AIM OF THE TASK » An unaltered copy of every line below is the expected output.
-- Opening Marker --
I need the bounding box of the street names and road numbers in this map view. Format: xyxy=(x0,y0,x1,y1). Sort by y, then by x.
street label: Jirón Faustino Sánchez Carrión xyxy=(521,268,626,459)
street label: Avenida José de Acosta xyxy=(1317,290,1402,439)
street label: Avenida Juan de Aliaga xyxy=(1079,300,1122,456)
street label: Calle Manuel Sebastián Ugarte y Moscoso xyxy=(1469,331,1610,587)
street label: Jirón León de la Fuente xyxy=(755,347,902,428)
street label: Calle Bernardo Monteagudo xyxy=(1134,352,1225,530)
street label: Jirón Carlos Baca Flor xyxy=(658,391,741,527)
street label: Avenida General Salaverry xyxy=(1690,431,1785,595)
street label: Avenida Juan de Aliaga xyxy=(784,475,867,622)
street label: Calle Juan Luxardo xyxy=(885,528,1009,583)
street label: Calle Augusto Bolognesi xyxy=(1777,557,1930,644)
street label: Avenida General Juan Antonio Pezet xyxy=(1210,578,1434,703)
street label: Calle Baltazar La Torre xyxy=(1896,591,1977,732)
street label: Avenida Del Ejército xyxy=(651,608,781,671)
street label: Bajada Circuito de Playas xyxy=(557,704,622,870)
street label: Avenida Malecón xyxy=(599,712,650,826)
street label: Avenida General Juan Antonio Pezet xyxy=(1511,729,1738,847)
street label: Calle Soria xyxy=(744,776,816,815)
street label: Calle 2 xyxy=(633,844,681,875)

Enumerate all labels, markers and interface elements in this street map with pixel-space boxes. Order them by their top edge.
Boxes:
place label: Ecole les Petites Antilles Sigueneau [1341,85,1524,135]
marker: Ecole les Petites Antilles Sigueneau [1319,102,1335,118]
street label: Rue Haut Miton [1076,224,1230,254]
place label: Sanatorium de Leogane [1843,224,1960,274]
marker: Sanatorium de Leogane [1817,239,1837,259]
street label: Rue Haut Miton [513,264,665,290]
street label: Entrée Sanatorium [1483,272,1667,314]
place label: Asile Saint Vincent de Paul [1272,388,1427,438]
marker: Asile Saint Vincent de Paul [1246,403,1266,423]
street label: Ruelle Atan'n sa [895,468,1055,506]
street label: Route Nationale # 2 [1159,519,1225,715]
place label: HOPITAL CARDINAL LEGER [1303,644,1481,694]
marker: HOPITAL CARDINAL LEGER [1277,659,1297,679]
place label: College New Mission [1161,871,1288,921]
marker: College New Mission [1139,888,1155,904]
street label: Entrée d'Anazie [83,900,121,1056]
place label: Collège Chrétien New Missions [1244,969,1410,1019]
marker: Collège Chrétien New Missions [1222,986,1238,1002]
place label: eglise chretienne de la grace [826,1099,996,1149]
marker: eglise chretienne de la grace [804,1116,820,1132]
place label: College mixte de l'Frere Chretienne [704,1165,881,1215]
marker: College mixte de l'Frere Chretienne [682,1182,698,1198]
-- Closing Marker --
EXERCISE RESULT »
I need the bounding box of the street names and road numbers in this map view. Format: xyxy=(x0,y0,x1,y1). Sort by y, then by x.
street label: Jirón Faustino Sánchez Carrión xyxy=(521,268,626,459)
street label: Avenida José de Acosta xyxy=(1317,290,1402,439)
street label: Avenida Juan de Aliaga xyxy=(1079,300,1122,456)
street label: Calle Manuel Sebastián Ugarte y Moscoso xyxy=(1469,331,1610,587)
street label: Jirón León de la Fuente xyxy=(755,347,902,428)
street label: Calle Bernardo Monteagudo xyxy=(1134,352,1225,530)
street label: Jirón Carlos Baca Flor xyxy=(658,391,741,527)
street label: Avenida General Salaverry xyxy=(1690,431,1785,595)
street label: Avenida Juan de Aliaga xyxy=(784,475,867,622)
street label: Calle Juan Luxardo xyxy=(885,528,1009,583)
street label: Calle Augusto Bolognesi xyxy=(1777,557,1930,644)
street label: Avenida General Juan Antonio Pezet xyxy=(1210,578,1434,703)
street label: Calle Baltazar La Torre xyxy=(1896,591,1977,732)
street label: Avenida Del Ejército xyxy=(651,608,781,671)
street label: Bajada Circuito de Playas xyxy=(557,704,622,870)
street label: Avenida Malecón xyxy=(599,712,650,826)
street label: Avenida General Juan Antonio Pezet xyxy=(1511,729,1738,847)
street label: Calle Soria xyxy=(744,776,816,815)
street label: Calle 2 xyxy=(633,844,681,875)

Enumerate all labels, markers and interface elements in this street map with pixel-space boxes. Order them by their top edge.
Boxes:
place label: Ecole les Petites Antilles Sigueneau [1341,85,1524,135]
marker: Ecole les Petites Antilles Sigueneau [1319,102,1335,118]
street label: Rue Haut Miton [1076,224,1230,254]
place label: Sanatorium de Leogane [1843,224,1960,274]
marker: Sanatorium de Leogane [1817,239,1837,259]
street label: Rue Haut Miton [513,264,665,290]
street label: Entrée Sanatorium [1483,272,1667,314]
place label: Asile Saint Vincent de Paul [1272,388,1427,438]
marker: Asile Saint Vincent de Paul [1246,403,1266,423]
street label: Ruelle Atan'n sa [895,468,1055,506]
street label: Route Nationale # 2 [1159,519,1225,715]
place label: HOPITAL CARDINAL LEGER [1303,644,1481,694]
marker: HOPITAL CARDINAL LEGER [1277,659,1297,679]
place label: College New Mission [1161,871,1288,921]
marker: College New Mission [1139,888,1155,904]
street label: Entrée d'Anazie [83,900,121,1056]
place label: Collège Chrétien New Missions [1244,969,1410,1019]
marker: Collège Chrétien New Missions [1222,986,1238,1002]
place label: eglise chretienne de la grace [826,1099,996,1149]
marker: eglise chretienne de la grace [804,1116,820,1132]
place label: College mixte de l'Frere Chretienne [704,1165,881,1215]
marker: College mixte de l'Frere Chretienne [682,1182,698,1198]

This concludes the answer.